Consigne >> Prolongez le texte sur les débats autour de l'hérésie cathare, en reprenant juste après sa dernière phrase.

Texte de la page >>

****

Jean Louis Biget, professeur émérite à l'Ecole Normale supérieure de Fontenay Saint-Cloud, par ses recherches comparatives et sociologiques dédramatisait le passé cathare : l'hérésie avait beaucoup été exagérée par les clercs de l'époque - et les ésotériques et occitanistes d'aujourd'hui - ! La contestation religieuse n'avait concerné qu'une élite cultivée et minoritaire (19). Dans Le Pays cathare (Le Seuil, Points-Histoire, 2000) il annonçait pourtant : « il convient de ne pas sombrer dans l'hypercritique » (p. 23)

Travers que nous pouvons discerner maintenant chez quelques uns de ses élèves, chez ceux des professeurs R. Moore de l'Université de Newcastel ou de P.Biller de l'Université de York (R.U.) (20). On parle de « construction de l'hérésie » et de « déconstruction du discours » : jusque là nous sommes d'accord (21)... La critique historique doit tenir compte des enjeux de chacune des époques, des questions de pays et de régions (parler des hérétiques au nord ou au sud de l'Europe - certains historiens ont tendance à l'oublier ! - ne soulève pas les mêmes passions(22) et des mises en récits inévitables de la subjectivité. Mais l'hypercritique que nous dénonçons, c'est lorsque le système d'analyse prend le pas sur la réalité et que la remise en cause, devenant dogmatique, perd la recherche comme objectif. L'exemple le plus flagrant se trouve dans le second livre collectif du reste passionnant de Monique Zerner, L'histoire du catharisme en discussion, le « concile » de Saint-Félix (1167) (Centre d'Etudes Médiévales, Nice Sophia-Antipolis, 2001, livre qui rend compte et qui poursuit les études du colloque de Nice : « Revisiter l'hérésie méridionale ? Le supposé concile cathare de Saint-Félix 1167 », début 1999 ). Les critiques s'évertuent à y défendre l'a priori de la non historicité du document étudié (23) - il révèle la structure épiscopale du catharisme refusée par les auteurs, quitte à changer d'argumentation au cours et à la fin du débat - , alors que les spécialistes de l'IRHT - Institut de Recherche d'Histoire des Textes, laboratoire du CNRS -, dont Jacques Dalarun son directeur, curieusement convoqués par les organisateurs du colloque, concluent (« la charte de Niquita, analyse formelle ») en faveur de l'authenticité du texte. Mais Monique Zerner revient sur son hypothèse.

****

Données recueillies
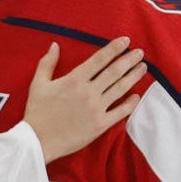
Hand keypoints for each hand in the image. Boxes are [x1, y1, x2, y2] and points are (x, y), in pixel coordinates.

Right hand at [24, 37, 146, 162]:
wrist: (38, 141)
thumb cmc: (37, 112)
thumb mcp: (38, 84)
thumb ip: (47, 63)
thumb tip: (54, 44)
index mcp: (74, 80)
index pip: (99, 59)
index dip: (114, 48)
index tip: (125, 40)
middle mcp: (88, 92)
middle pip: (114, 72)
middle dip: (129, 60)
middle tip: (140, 52)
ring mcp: (96, 108)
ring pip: (120, 89)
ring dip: (133, 77)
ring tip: (143, 68)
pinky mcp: (100, 125)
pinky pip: (120, 112)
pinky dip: (131, 104)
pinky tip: (137, 96)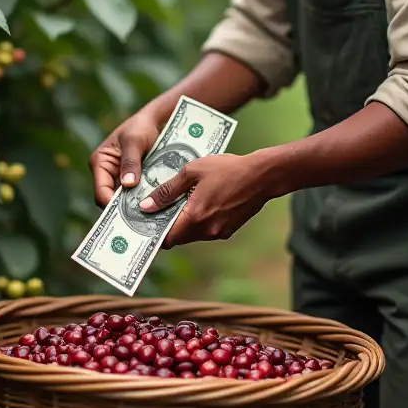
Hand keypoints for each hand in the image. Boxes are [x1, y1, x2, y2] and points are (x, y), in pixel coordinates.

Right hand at [89, 106, 163, 206]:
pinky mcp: (134, 179)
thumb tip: (127, 184)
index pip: (101, 191)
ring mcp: (120, 177)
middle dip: (123, 208)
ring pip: (124, 199)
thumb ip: (130, 162)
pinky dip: (143, 199)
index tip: (126, 214)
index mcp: (100, 162)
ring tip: (149, 215)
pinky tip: (155, 206)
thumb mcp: (134, 141)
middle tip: (139, 220)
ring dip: (135, 205)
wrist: (156, 120)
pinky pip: (135, 194)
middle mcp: (107, 172)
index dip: (111, 204)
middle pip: (111, 199)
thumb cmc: (141, 126)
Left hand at [138, 153, 274, 247]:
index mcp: (195, 216)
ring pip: (192, 234)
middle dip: (168, 226)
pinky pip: (206, 230)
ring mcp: (219, 232)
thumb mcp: (192, 171)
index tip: (147, 223)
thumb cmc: (227, 169)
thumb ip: (167, 191)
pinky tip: (201, 203)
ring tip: (182, 202)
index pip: (167, 238)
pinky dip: (199, 221)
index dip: (155, 233)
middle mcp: (206, 230)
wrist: (262, 176)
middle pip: (178, 237)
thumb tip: (146, 206)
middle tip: (161, 209)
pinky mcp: (228, 230)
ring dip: (185, 223)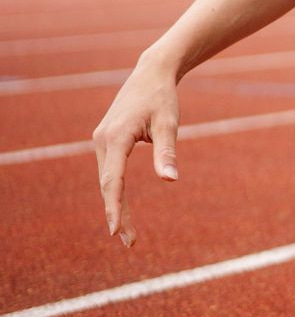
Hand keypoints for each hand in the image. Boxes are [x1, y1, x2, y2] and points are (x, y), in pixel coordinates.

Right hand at [92, 56, 180, 245]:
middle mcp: (102, 140)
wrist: (151, 74)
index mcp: (116, 137)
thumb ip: (167, 152)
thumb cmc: (162, 98)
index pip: (113, 180)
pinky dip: (114, 191)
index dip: (114, 207)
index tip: (116, 231)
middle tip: (130, 242)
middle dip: (117, 214)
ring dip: (115, 205)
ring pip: (106, 180)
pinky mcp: (106, 140)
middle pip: (107, 185)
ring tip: (128, 233)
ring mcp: (101, 140)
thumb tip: (171, 180)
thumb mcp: (169, 124)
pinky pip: (109, 172)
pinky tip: (122, 208)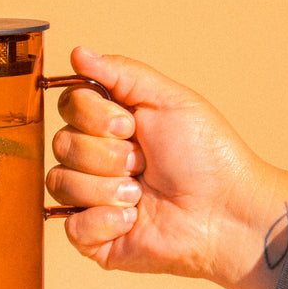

****

Résultat >>
Présupposés rêvés et imposés

Peut-être est-ce une affaire de mode, mal comprise ou poussée à l'excès ? Il me souvient qu'Albert Schweitzer (24), lui le libéral, lui l'historico-critique, était choqué par l'attitude toute dogmatique et radicale de la théologie dialectique qui se construisait dans le bultmanisme selon lui par une négation de principe !

« Il n'y a pas de faits, il n'y a que des interprétations » aurait dit Nietzche ; mais ceci aussi est une interprétation !... Il nous faut déconstruire bien sûr les projections, les tautologies, les anachronismes, les mythes positivistes, mais aussi les fraudes conscientes ou d'auto aveuglement de certains de nos modernes-post-modernes !... A partir d'une parodie publiée dans la revue Social Text, les physiciens Alan Sokal et Jean Bricmont dans Impostures intellectuelles (Paris, Odile Jacob, 1997 ) l'ont dans un autre contexte fortement souligné. La mise en garde est amusante quand il s'agit d'un canular philosophico-mathématique ; elle est grave si elle dénonce quelque mépris d'histoires humaines, urgente si elle vise le négationnisme de la Shoah ! La sociologie constructiviste, celle de Peter Berger et Thomas Luckmann par exemple, apporte beaucoup. La philosophie de Foucault, déconstrutiviste, renouvelle aussi nos approches. Il ne faut pourtant pas que les méthodes fonctionnent pour elles même, faisant fi des repères chronologiques ou géographiques... Ou en cherchant à les faire plier !... C'est à une nouvelle querelle des universaux que j'en appelle, ou aux nuances d'un Ricoeur qui développe tout autant « la rigueur du regard distancié » que le devoir de mémoire (25)...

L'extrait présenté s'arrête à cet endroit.